Cette exposition propose de découvrir le théâtre du désastre après la levée de rideau. Afin d’effleurer l'instant qui laisse encore en suspens, le temps d’un temps, ce qui fut. L’urgence, la fuite, les bousculades, la peur, l’abandon. En quelques heures, des villages de dizaines de milliers d’habitants furent évacués, à raison, face au danger présent. Ces rues désormais silencieuses et vides de toute animation humaine, exposent l’éventration des logis aux vents mauvais. La faune, quant à elle, profite de cette parenthèse paisible pour regagner un peu de terrain.
C’est cette histoire que le Centre de recherches sur le Japon souhaite partager avec le public avant qu’elle ne disparaisse à jamais.
Celle des lieux, celle des êtres.
Cécile Asanuma-Brice
est chercheure CNRS basée au Japon, où elle co-dirige avec Olivier Evrard (CEA) le programme international de recherche pluridisciplinaire CNRS Mitate Lab. sur les conséquences de l’accident nucléaire de Fukushima (https://mitatelab.cnrs.fr), dans lequel elle est en charge de l’analyse de la reconstruction. En 2000, elle rejoint l'école d'ingénieur de l'université de Chiba au Japon, où ses recherches sont financées par une première bourse JSPS/CNRS, puis par le Ministère japonais de la recherche et de l’enseignement (MEXT).

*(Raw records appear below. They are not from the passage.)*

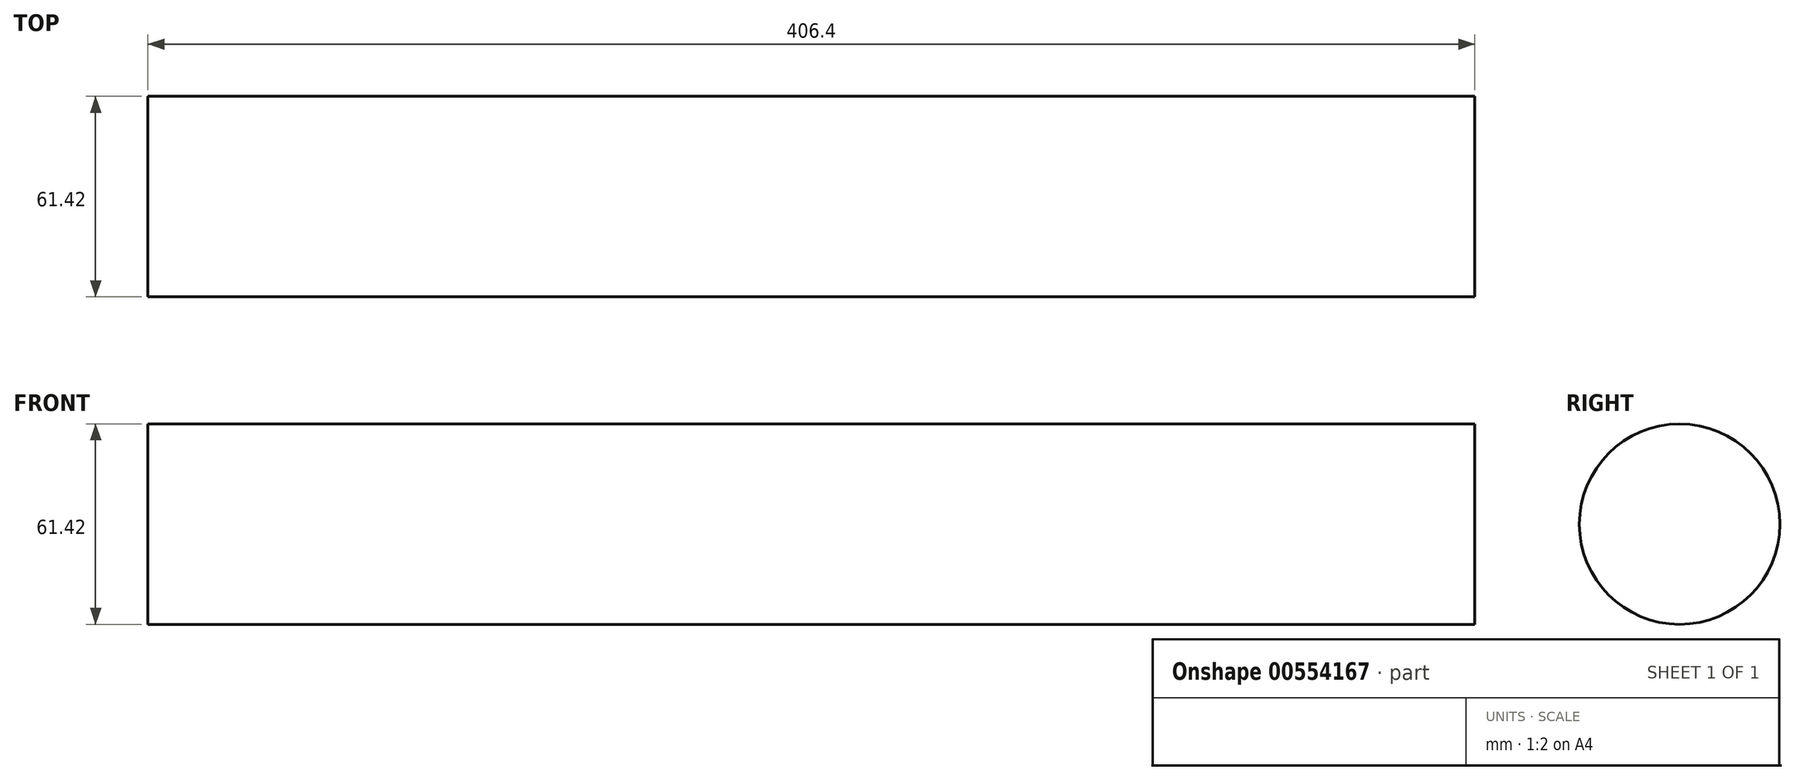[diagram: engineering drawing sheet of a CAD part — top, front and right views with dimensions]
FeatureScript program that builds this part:
annotation { "Feature Type Name" : "Feature", "Feature Type Description" : "" }
export const myFeature = defineFeature(function(context is Context, id is Id, definition is map)
    precondition{}
    {
        {
            var Q0;
            Q0=qCreatedBy(makeId("Right.planeOp"),FACE);
            var sketch = newSketch(context, id + "F0", { "sketchPlane" : qUnion([Q0])});
            skCircle(sketch, "E0", {"center": v(0, 0) * mm, "radius": 30.7 * mm});
            skSolve(sketch);
        }
        {
            var Q0;
            Q0 = qSketchRegion(id + "F0", true);
            extrude(context, id + "F1", {"entities" : qUnion([Q0]), "depth" : 406.4 * mm, "offsetDistance" : 25.4 * mm});
        }
    });
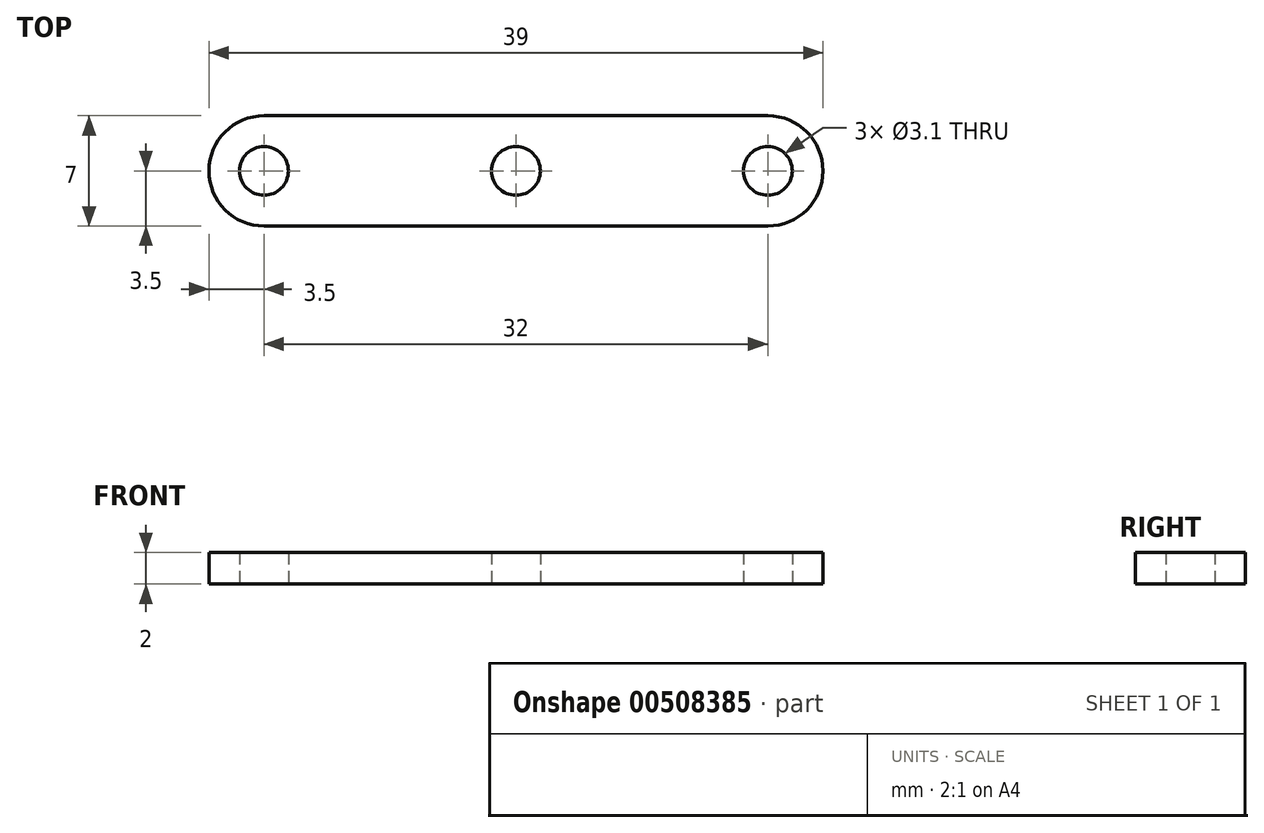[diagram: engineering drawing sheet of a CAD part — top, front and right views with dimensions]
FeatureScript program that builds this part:
annotation { "Feature Type Name" : "Feature", "Feature Type Description" : "" }
export const myFeature = defineFeature(function(context is Context, id is Id, definition is map)
    precondition{}
    {
        {
            var Q0;
            Q0=qCreatedBy(makeId("Top.planeOp"),FACE);
            var sketch = newSketch(context, id + "F0", { "sketchPlane" : qUnion([Q0])});
            skPoint(sketch, "E0.middle", {"position": v(0, 0) * mm});
            skCircle(sketch, "E1", {"center": v(0, 0) * mm, "radius": 1.55 * mm});
            skCircle(sketch, "E2", {"center": v(16, 0) * mm, "radius": 1.55 * mm});
            skCircle(sketch, "E3.MirrorC", {"center": v(-16, 0) * mm, "radius": 1.55 * mm});
            skLineSegment(sketch, "E4.bottom", {"start": v(16, -3.5) * mm, "end": v(-16, -3.5) * mm});
            skLineSegment(sketch, "E4.top", {"start": v(16, 3.5) * mm, "end": v(-16, 3.5) * mm});
            skLineSegment(sketch, "E4.left", {"start": v(19.5, 0) * mm, "end": v(19.5, 0) * mm});
            skLineSegment(sketch, "E4.right", {"start": v(-19.5, 0) * mm, "end": v(-19.5, 0) * mm});
            skPoint(sketch, "E5.visualSharp", {"position": v(-19.5, 3.5) * mm});
            skArc(sketch, "E5.filletArc", {"start": v(-16, 3.5) * mm, "mid": v(-18.47, 2.47) * mm, "end": v(-19.5, 0) * mm});
            skPoint(sketch, "E6.visualSharp", {"position": v(-19.5, -3.5) * mm});
            skArc(sketch, "E6.filletArc", {"start": v(-19.5, 0) * mm, "mid": v(-18.47, -2.47) * mm, "end": v(-16, -3.5) * mm});
            skPoint(sketch, "E7.visualSharp", {"position": v(19.5, 3.5) * mm});
            skArc(sketch, "E7.filletArc", {"start": v(19.5, 0) * mm, "mid": v(18.47, 2.47) * mm, "end": v(16, 3.5) * mm});
            skPoint(sketch, "E8.visualSharp", {"position": v(19.5, -3.5) * mm});
            skArc(sketch, "E8.filletArc", {"start": v(16, -3.5) * mm, "mid": v(18.47, -2.47) * mm, "end": v(19.5, 0) * mm});
            skSolve(sketch);
        }
        {
            var Q0;
            Q0 = qSketchRegion(id + "F0", true);
            extrude(context, id + "F1", {"entities" : qUnion([Q0]), "depth" : 2 * mm});
        }
    });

Avec une double formation en urbanisme (DESS) et une thèse en géographie humaine de l’Ecole des Hautes Etudes en Sciences Sociales dirigée par Augustin Berque (prix de la Fondation du Japon, Ordre du Soleil Levant et Prix international Cosmos), elle est auteur de nombreux articles sur les conséquences de l’accident nucléaire de Fukushima, ainsi que sur les transformations de la ville japonaise et les logiques sous-jacentes à la production de l’urbain.
Rédactrice de la page Japosphère du journal Libération jusqu’en 2020.
Conseillère scientifique de plusieurs films documentaires dont « irradiés », réalisé par Rithy Pahn (primé par un Ourson d’or à Berlin en 2020), elle développe également un travail photographique. Son approche se traduit par des photos directement liées aux conséquences de la catastrophe nucléaire, photos prises durant plus de douze années de terrain mensuel dans la zone, mais également par des productions plus artistiques (compositions présentées sur le site LaLogeC).
Ses œuvres photographiques ont été exposées à Paris, Yokohama, Tôkyô et Fukushima.
Elle est autrice de deux ouvrages :
• Un siècle de banlieues japonaises, au paroxysme de la société de consommation, aux éditions Métispresses, 2019. (Préfacé par Augustin Berque)
• Fukushima, 10 ans après. Sociologie d'un désastre nucléaire(Ed° Maison des Sciences de l’homme, 2021).